Given exercise -
Format all the records below as a Markdown table with two columns, Row and Text: number each line in Row and put the line itself in Text. Skip blank lines, and leave the pictures out of the table.

Extracted records:
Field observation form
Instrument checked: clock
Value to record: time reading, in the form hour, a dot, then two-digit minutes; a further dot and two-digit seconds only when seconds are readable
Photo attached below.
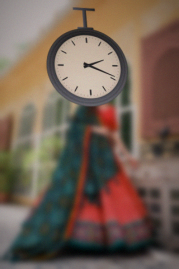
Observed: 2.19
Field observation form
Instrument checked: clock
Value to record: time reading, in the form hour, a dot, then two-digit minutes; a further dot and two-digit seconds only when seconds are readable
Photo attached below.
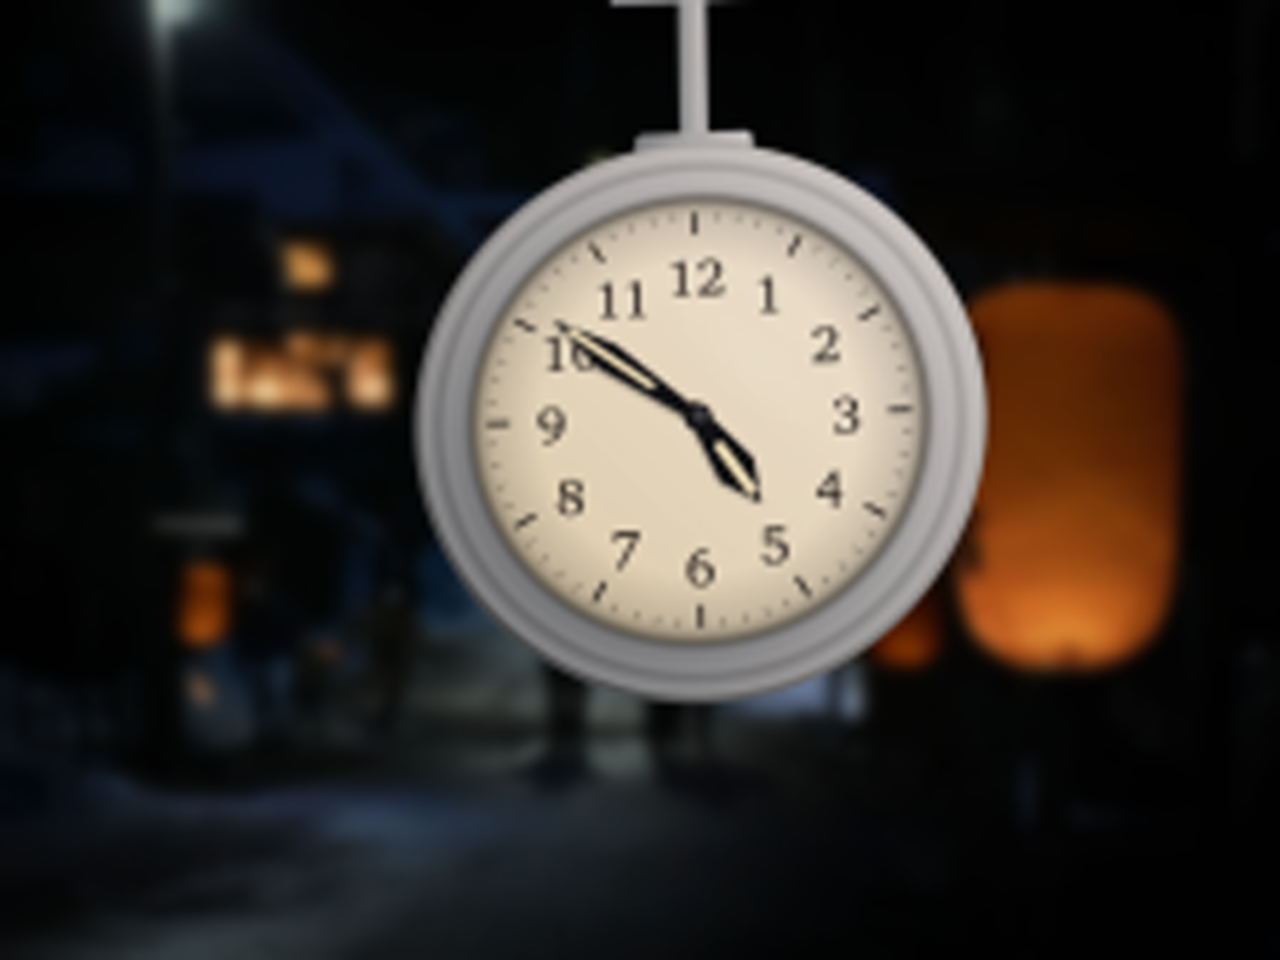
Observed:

Result -
| Row | Text |
|---|---|
| 1 | Field observation form |
| 2 | Instrument checked: clock |
| 3 | Value to record: time reading, in the form hour, a dot, then two-digit minutes; a further dot and two-digit seconds only when seconds are readable |
| 4 | Photo attached below. |
| 5 | Observed: 2.19 |
| 6 | Field observation form |
| 7 | Instrument checked: clock |
| 8 | Value to record: time reading, in the form hour, a dot, then two-digit minutes; a further dot and two-digit seconds only when seconds are readable |
| 9 | Photo attached below. |
| 10 | Observed: |